ASSIGNMENT
The whole listing, apart from its images, should be restated word for word.

--- SOURCE MATERIAL Enclosed Below ---

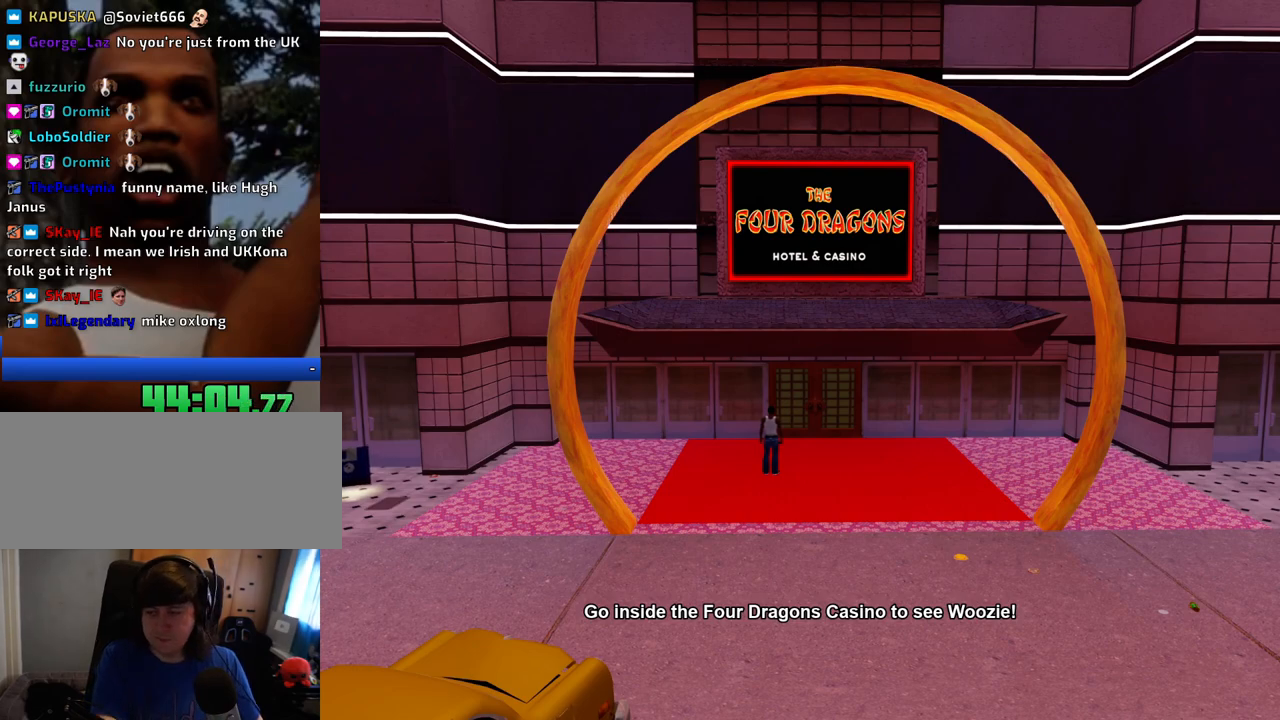
{"keys": [], "mouse": [], "events": []}
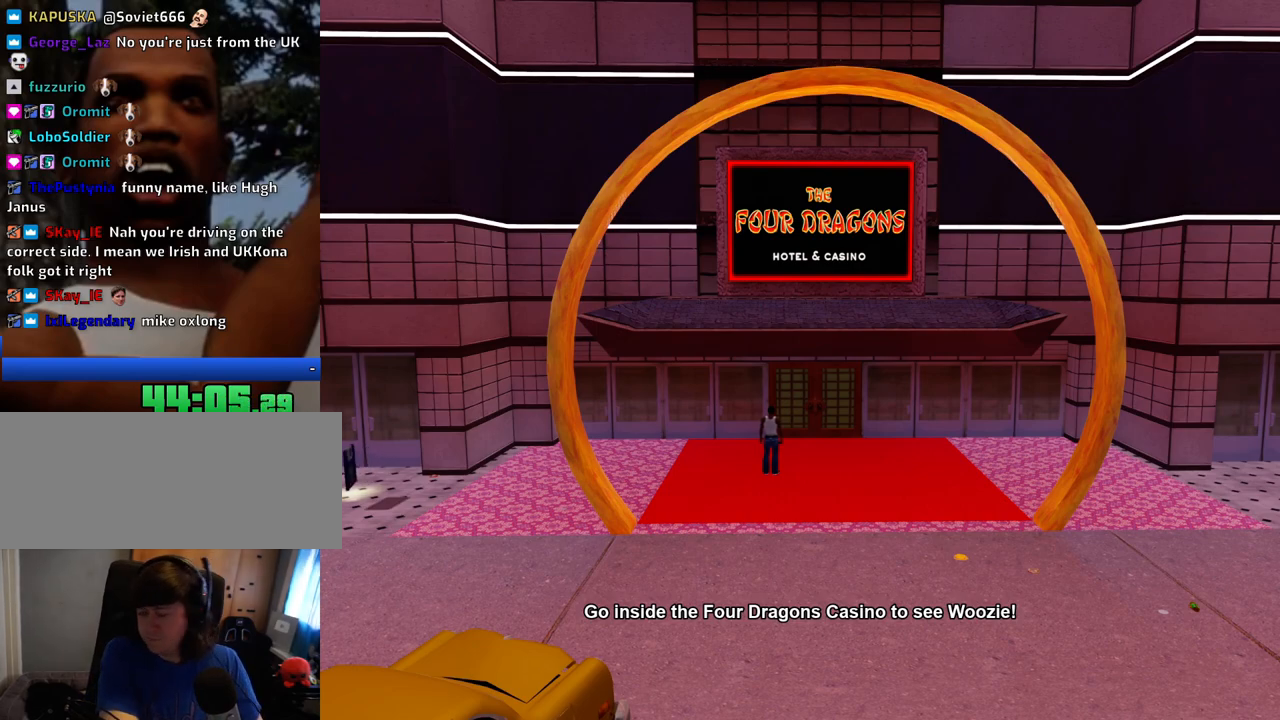
{"keys": ["a"], "mouse": [], "events": [[451, "a", "down"]]}
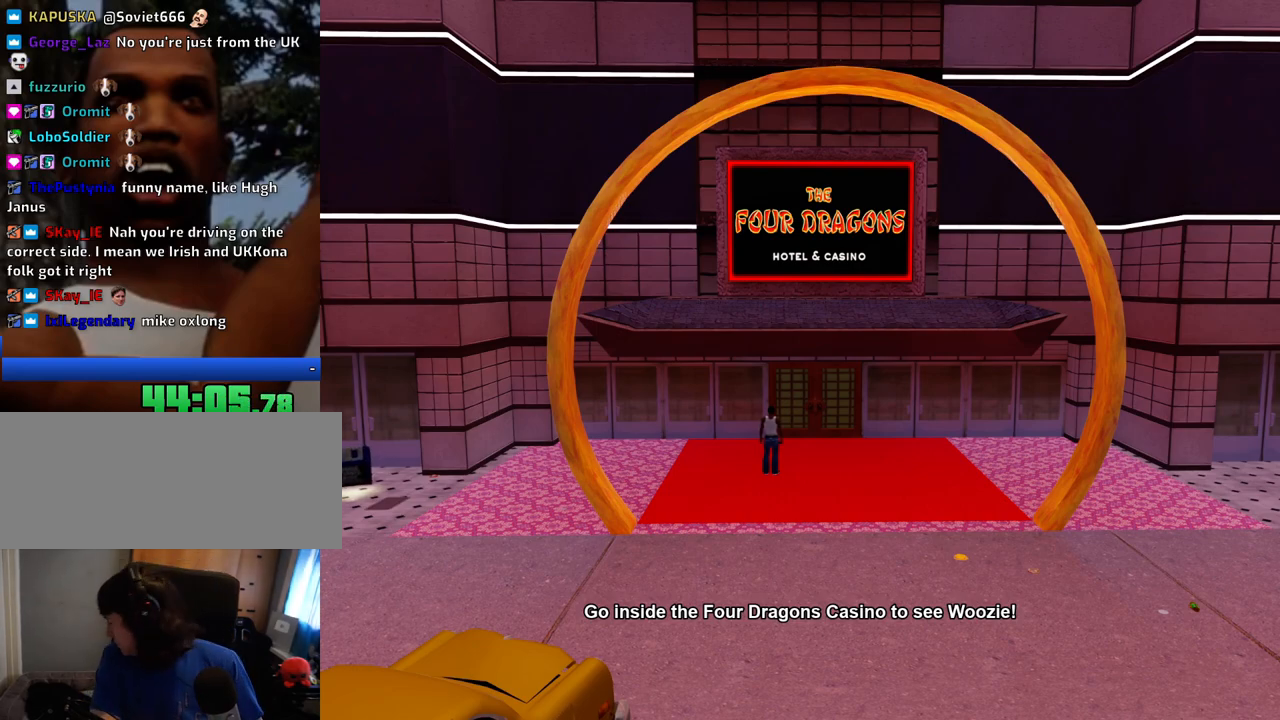
{"keys": ["a", "w"], "mouse": [], "events": [[50, "w", "down"], [100, "a", "up"], [100, "w", "up"], [183, "space", "down"], [234, "a", "down"], [234, "space", "up"], [284, "a", "up"], [417, "space", "down"], [467, "a", "down"], [467, "space", "up"], [467, "w", "down"]]}
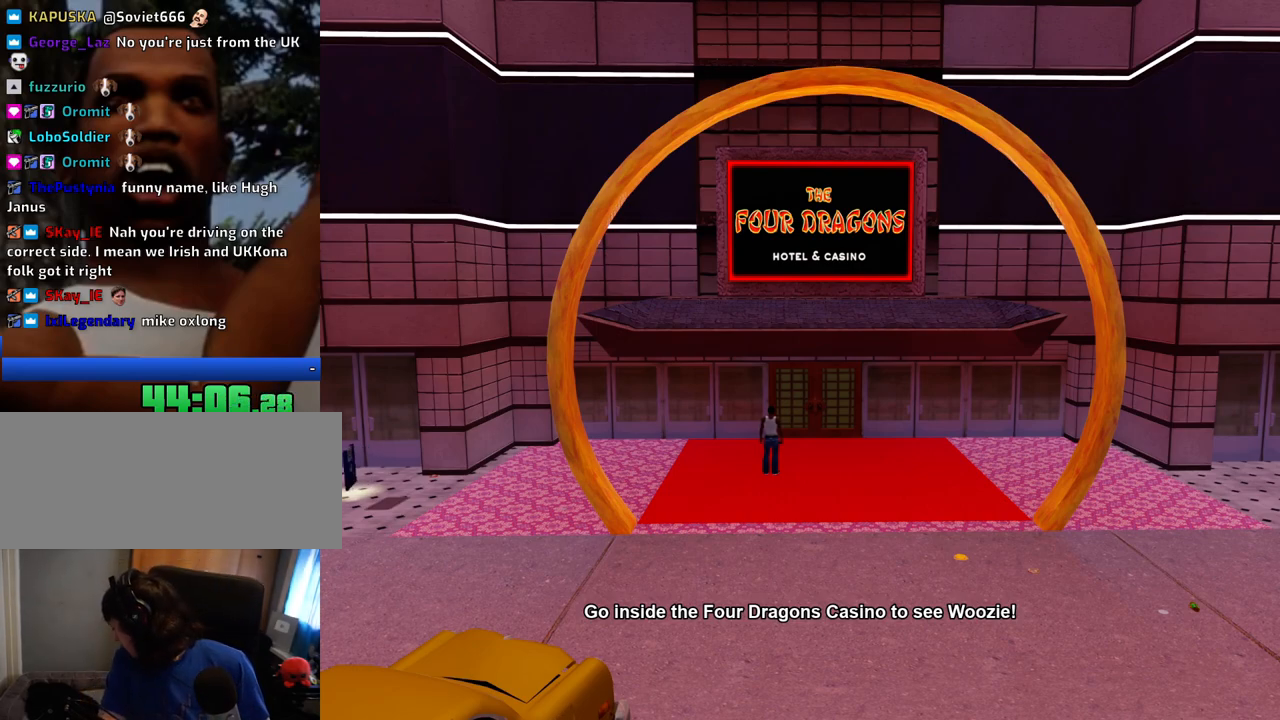
{"keys": ["a"], "mouse": [], "events": [[16, "a", "up"], [66, "w", "up"], [150, "space", "down"], [200, "a", "down"], [200, "space", "up"], [200, "w", "down"], [250, "d", "down"], [300, "a", "up"], [300, "w", "up"], [400, "d", "up"], [400, "space", "down"], [434, "a", "down"], [434, "space", "up"]]}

--- End of Enclosed SOURCE MATERIAL ---

RESULT FOR THIS TASK
{"keys": [], "mouse": [], "events": []}
{"keys": ["a"], "mouse": [], "events": [[451, "a", "down"]]}
{"keys": ["a", "w"], "mouse": [], "events": [[50, "w", "down"], [100, "a", "up"], [100, "w", "up"], [183, "space", "down"], [234, "a", "down"], [234, "space", "up"], [284, "a", "up"], [417, "space", "down"], [467, "a", "down"], [467, "space", "up"], [467, "w", "down"]]}
{"keys": ["a"], "mouse": [], "events": [[16, "a", "up"], [66, "w", "up"], [150, "space", "down"], [200, "a", "down"], [200, "space", "up"], [200, "w", "down"], [250, "d", "down"], [300, "a", "up"], [300, "w", "up"], [400, "d", "up"], [400, "space", "down"], [434, "a", "down"], [434, "space", "up"]]}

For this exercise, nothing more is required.